Page images and extracted text:
▼▼▼

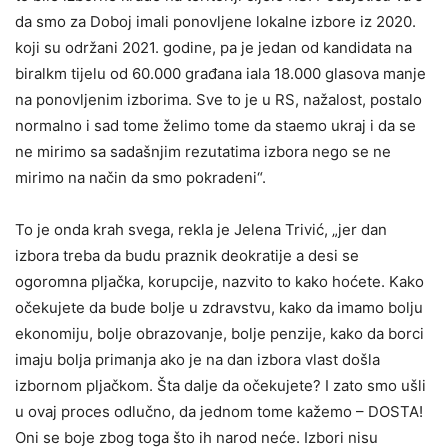
da smo za Doboj imali ponovljene lokalne izbore iz 2020.
koji su održani 2021. godine, pa je jedan od kandidata na
biralkm tijelu od 60.000 građana iala 18.000 glasova manje
na ponovljenim izborima. Sve to je u RS, nažalost, postalo
normalno i sad tome želimo tome da staemo ukraj i da se
ne mirimo sa sadašnjim rezutatima izbora nego se ne
mirimo na način da smo pokradeni“.
To je onda krah svega, rekla je Jelena Trivić, „jer dan
izbora treba da budu praznik deokratije a desi se
ogoromna pljačka, korupcije, nazvito to kako hoćete. Kako
očekujete da bude bolje u zdravstvu, kako da imamo bolju
ekonomiju, bolje obrazovanje, bolje penzije, kako da borci
imaju bolja primanja ako je na dan izbora vlast došla
izbornom pljačkom. Šta dalje da očekujete? I zato smo ušli
u ovaj proces odlučno, da jednom tome kažemo – DOSTA!
Oni se boje zbog toga što ih narod neće. Izbori nisu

▲▲▲

_What is needed_
Exactly how many lines in the records above hold the string "izbora"? Reply with that number only.

_Result below_
3